日光隊と月光隊の小隊長は兵士の話を聞きながらも作戦を考えて要る様で、半時程走っただろか。
「ご苦労様で。」
「早速ですが、官軍兵の人数は分かりますか。」
「多分ですが、一個中隊だと思います、兵士が中隊長と呼んでおりましたので。」
「ではやはり官軍は一個中隊ですねぇ~。」
「中村さんは作戦を考え付かれたんですか。」
「先程の話ですと、官軍兵は林の中で野営地しており、ですが一町も行くと開けて要ると、其れで私は日光隊と月光隊は開けた付近で待ち伏せし、朝霧隊と夕霧隊は後方から攻めますと挟み撃ちに出来るのではと考えたんですが。」
「では我々は二手に分かれるのですか。」
「ええ、其れも少し間隔を開ければ奴らを取り囲めると思うのですが。」
「私は其れで良いと思いますよ。」
「では我々も其れで行きますので。」
「では早速参りましょうか。

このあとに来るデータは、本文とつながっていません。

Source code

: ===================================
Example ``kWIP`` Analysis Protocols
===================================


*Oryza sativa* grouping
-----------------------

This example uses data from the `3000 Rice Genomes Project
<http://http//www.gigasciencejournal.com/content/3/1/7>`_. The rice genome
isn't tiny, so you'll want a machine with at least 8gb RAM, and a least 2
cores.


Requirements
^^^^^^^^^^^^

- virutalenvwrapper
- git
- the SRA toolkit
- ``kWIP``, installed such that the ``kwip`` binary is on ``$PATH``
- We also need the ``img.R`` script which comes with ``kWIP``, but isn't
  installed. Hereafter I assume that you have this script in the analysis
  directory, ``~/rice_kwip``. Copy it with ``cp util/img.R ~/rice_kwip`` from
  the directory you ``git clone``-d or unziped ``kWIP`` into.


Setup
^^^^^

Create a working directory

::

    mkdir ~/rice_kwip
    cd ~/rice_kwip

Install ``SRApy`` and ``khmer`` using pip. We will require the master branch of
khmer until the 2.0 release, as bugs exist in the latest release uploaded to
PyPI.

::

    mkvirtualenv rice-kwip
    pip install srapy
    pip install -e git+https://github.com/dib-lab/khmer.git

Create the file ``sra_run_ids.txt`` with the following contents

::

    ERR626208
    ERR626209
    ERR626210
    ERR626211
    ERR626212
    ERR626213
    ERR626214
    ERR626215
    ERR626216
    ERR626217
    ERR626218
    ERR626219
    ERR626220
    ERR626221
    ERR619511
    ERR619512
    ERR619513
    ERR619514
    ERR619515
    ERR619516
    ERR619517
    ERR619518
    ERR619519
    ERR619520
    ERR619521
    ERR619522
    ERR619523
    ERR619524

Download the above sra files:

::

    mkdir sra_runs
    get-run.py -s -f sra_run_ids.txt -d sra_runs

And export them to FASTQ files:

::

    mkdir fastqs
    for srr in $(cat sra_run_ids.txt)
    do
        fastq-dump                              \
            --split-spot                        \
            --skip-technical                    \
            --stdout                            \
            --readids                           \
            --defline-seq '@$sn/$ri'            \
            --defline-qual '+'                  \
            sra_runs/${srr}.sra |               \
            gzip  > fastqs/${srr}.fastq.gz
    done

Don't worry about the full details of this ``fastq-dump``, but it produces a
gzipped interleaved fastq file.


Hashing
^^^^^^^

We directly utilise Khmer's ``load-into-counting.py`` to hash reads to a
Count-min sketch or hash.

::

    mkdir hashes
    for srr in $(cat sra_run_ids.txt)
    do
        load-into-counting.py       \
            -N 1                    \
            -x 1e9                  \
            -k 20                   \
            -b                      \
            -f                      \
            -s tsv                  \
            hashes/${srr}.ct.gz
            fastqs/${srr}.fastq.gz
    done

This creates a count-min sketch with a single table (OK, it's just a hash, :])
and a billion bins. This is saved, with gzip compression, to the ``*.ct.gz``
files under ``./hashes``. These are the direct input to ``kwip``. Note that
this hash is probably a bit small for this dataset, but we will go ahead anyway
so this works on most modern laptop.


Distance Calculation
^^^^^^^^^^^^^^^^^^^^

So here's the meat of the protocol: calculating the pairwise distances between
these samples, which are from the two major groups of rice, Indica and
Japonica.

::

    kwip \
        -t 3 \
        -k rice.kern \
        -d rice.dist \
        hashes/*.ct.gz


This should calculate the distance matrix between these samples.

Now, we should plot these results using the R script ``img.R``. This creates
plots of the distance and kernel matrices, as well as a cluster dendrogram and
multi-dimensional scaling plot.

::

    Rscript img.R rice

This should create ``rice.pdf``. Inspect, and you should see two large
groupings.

」
と、日光、月光に更に朝霧と夕霧で官軍が野営して要る林の中へと向かい、日光、月光は駐屯地の方へと、別の二個小隊は官軍兵の後方へと向かうが、誰も声を出さず、足音も立てない様に進み、そして、二時程すると東の空が明けて来た。
「全員、準備を急げ、出発するぞ。」
中隊長は直ぐに出発すると言うが。
「何で中隊長はあんなに急いでるんだ、まだ夜も明けて無いんだぜ。」
「まぁ~何か考えてるんだろうよ。」
「其れよりもあの宿場の女は惜しい事したなぁ~。」
「ああ、そうだなぁ~、駐屯地に入ったら女は居ないんだぜ。」
やはり奴らで、間違いは無い。
「中隊長殿、準備が終わりました。」
「よしでは出発するぞ。」
中隊長が号令を掛け、中隊は駐屯地へと向かい、暫くすると林の中を抜けた。
「小隊長、奴らですよ。」
「分かりました。」
と、小隊長は手で合図を送ると日光、月光の兵士は狙いを定め、官軍兵の全員が林の中を抜けると後方の朝霧と夕霧も狙いを定め何時でも撃てると手を上げ、すると日光隊の小隊長が手を下げた瞬間。
「パン、パン、パン。」
「パン、パン、パン。」
と、四個小隊の一斉攻撃が開始され、官軍兵は次々と倒れて行く。
「応戦するんだ、応戦せよ。」
と、官軍の中隊長は大声を張り上げ官軍兵も応戦に入り。
「パン、パン、パン。」
「パン、パン、パン。」
と、撃ち始め、だが其処で大変な事態が起きた。
官軍兵は宿場で撃った後、弾の補充を忘れ、殆どが単発か二~三発も撃つと弾切れになり慌てて弾の補充を始めるが、連合国軍は補充を済ませており補充中の官軍兵に命中し、声も出せずバタバタと倒れて行く。
「パン。」
と、時々単発音が聞こえ、四個小隊の兵士は草地に伏せ、一人、又一人と確実に命中させていくが、官軍兵からは全く見えず、其れでも官軍兵は必死で応戦する。
やがて四半時が過ぎ半時が近付く頃。
「全員に告ぐ、全員に告ぐ、官軍兵は一人足りとも逃がしては駄目ですよ、全員を撃ち殺して下さいよ、全員を撃ち殺せ、全員を殺すんだ、全員をだ。」
月光隊の小隊長が激を飛ばし、官軍兵は全員撃ち殺せと。
「中隊長、一体何処から撃ってるんですか。」
だが中隊長は既に死亡して要る。
「残って要る兵士は仲間の死体を盾にするんだ。」
もう官軍兵も必死だ、だが間も連合国軍兵士はじっくりと狙いを定めてから撃ち、一発で確実に官軍兵を殺して要る。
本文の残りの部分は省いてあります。